Interesting, Mitchell thought. Llewellyn was seeing bodies. Dean was seeing people.
"I needn't remind you, Mr. Dean," Mitchell said, "that conventional metal detectors simply cannot pick up plastic bottles containing explosives or petrol, hard-nylon knives, or anything else made of plastic. Richard Reid walked through metal detectors several times before he boarded Flight Sixty-three."
Richard Reid had been the infamous "shoe bomber" who'd been subdued by passengers on board an American Airlines Boeing 767 in December of 2001. He'd been trying to light a fuse in one of his shoes, which had been packed with PETN plastic explosives and a triacetone triperoxide detonator. Ever since, airline passengers in the United States had been required to remove their shoes at airport terminal security checkpoints.
Charlie Dean had considerable experience with anti-terrorist security technologies of all types. A senior field officer of the U. S. National Security Agency's top-secret Desk Three, he'd circumvented quite a few of them while on covert missions overseas, and he'd gone through more than his fair share at secure installations back home. In fact, he'd read about this technology some years ago, though he'd never seen it in operation. It was called backscatter X-ray scanning, and it was the latest twist in high-tech security screening… as well as the most controversial.
"I seem to remember seeing this sort of thing in a movie, once," Dean said. "Slapstick stuff."
"Airport," Lockwood said, rolling her eyes. "Yes, we've been told.
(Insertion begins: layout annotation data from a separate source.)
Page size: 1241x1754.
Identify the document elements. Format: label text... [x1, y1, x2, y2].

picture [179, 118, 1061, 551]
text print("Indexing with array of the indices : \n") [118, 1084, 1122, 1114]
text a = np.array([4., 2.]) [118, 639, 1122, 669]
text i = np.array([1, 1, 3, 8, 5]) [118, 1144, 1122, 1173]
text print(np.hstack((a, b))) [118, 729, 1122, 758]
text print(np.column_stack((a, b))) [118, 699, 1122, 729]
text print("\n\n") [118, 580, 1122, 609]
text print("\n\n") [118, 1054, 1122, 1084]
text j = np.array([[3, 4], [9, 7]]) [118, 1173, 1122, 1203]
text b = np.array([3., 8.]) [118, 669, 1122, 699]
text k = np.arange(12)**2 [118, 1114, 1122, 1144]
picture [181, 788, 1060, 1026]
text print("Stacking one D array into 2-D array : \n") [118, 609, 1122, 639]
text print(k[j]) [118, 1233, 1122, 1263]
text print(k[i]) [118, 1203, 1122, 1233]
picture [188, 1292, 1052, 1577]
Numerous times."
The man on the screen was somewhat pixelated by the digital imaging process, but every detail stood out with startling clarity, from the frames of his glasses to the zipper of his open jacket — every detail except his clothing, which had been rendered invisible. His face seemed a little blank; Dean could see his eyeballs and eyelids easily enough, but the iris and pupil were almost impossible to distinguish.
But the rest! The guy was heavy, his belly bulging strangely over an invisible belt. His belt buckle appeared to ride tucked in beneath the bulge just below his navel, and he was wearing a small, bright crucifix on a chain around his neck. His pubic hair, the trail of hair up his belly to his navel, and the thicket on his chest and back all had a crisp, wiry, almost metallic look to it. Dean could just make out the zipper in the trousers at the man's crotch, and it was clear, as an older generation of men's tailors would have put it, that he "dressed to the left."
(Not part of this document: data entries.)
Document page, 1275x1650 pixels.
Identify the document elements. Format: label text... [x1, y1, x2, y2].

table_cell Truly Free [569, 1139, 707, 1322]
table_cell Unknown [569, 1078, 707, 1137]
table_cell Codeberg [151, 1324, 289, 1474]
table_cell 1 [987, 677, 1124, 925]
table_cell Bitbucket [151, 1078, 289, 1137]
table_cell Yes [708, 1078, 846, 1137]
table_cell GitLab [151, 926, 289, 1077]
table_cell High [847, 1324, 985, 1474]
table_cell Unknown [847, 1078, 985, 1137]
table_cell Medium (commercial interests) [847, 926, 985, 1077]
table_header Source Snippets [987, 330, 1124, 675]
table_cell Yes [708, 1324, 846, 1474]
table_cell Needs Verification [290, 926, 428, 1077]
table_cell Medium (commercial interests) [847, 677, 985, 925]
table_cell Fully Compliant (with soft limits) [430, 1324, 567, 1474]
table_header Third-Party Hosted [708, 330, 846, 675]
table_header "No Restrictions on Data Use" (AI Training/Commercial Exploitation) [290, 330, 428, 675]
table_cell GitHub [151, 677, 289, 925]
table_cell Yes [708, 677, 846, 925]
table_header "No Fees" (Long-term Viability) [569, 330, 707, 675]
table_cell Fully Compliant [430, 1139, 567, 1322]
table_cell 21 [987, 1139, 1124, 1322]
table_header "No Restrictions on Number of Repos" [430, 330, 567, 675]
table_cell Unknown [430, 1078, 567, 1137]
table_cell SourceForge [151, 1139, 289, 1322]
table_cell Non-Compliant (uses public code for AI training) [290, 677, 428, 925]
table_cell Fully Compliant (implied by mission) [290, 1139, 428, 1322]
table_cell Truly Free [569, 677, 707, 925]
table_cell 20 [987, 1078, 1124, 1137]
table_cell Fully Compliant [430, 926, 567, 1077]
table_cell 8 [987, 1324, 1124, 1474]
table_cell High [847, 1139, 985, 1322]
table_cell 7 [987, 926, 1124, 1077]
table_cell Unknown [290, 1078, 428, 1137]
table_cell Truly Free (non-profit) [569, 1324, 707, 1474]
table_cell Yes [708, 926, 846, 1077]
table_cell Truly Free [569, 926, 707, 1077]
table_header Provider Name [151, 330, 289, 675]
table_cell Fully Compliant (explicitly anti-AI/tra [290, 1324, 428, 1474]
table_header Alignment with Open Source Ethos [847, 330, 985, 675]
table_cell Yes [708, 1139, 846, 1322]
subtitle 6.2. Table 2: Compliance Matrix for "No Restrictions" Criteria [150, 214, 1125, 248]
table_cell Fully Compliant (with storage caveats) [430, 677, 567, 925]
"I thought," Dean said, "that there was supposed to be a software algorithm that blurred faces and… other body parts."
"Oh, sure, some places still do that," Llewellyn replied. "But that rather defeats the purpose, doesn't it? People have tried smuggling guns or drugs hidden at their crotch or between their butt cheeks, where they think a pat-down wouldn't find them." He made a face. "You Americans are so squeamish about this sort of thing."
Lockwood typed a command into the keyboard in front of her, and on the big screen the man's computer-processed image seemed to freeze, then revolved in space for a moment, showing his body from all possible angles. At the right of the screen, a column of data appeared as it was forwarded off a security card the man was carrying — his name, passport number, cell and home phone numbers, Social Security number.
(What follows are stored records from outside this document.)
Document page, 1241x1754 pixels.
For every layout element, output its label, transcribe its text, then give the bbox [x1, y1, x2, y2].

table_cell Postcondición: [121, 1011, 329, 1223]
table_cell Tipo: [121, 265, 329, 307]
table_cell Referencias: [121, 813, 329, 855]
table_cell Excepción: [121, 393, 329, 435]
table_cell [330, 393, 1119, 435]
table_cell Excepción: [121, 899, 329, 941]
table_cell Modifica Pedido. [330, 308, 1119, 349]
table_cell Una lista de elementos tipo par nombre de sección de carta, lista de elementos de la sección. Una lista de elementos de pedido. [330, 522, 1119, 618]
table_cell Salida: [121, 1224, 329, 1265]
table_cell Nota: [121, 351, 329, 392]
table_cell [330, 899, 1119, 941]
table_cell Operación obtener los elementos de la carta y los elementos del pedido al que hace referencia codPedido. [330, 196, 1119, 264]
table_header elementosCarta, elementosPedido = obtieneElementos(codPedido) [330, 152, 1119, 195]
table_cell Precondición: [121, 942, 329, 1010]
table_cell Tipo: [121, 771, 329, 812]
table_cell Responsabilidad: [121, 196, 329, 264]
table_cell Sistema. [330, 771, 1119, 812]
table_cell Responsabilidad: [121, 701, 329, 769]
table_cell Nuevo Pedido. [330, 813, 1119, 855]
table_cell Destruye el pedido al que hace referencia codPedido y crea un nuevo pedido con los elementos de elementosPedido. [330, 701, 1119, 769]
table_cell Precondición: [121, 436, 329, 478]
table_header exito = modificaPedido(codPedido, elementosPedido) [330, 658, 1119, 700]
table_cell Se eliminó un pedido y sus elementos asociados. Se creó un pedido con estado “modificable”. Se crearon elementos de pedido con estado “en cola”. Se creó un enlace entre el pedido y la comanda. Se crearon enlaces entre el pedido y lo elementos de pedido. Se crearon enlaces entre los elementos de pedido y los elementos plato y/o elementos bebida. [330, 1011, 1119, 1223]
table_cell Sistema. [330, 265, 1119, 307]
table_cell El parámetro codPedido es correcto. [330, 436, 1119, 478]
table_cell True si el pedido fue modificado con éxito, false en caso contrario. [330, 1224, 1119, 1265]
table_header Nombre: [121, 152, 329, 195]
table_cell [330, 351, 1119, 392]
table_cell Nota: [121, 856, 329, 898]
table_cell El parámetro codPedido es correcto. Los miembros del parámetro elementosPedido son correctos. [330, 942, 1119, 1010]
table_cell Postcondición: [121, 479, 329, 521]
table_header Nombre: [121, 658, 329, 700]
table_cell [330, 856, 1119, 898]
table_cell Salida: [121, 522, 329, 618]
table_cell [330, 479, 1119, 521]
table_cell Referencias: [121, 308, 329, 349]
"Show us level two," Mitchell told her.
Lockwood typed in another command, triggering a small flood of data. James Gullabry, it seemed, was American, was visiting England on business, and was a sales rep for Del Rey Computers. He lived in Westchester, just outside of Boston; he had a wife, Anne, and two children… and was on medication for depression and for type 2 diabetes. Apparently, he was taking the long way home, by way of a Mediterranean cruise. That, Dean thought, was unusual.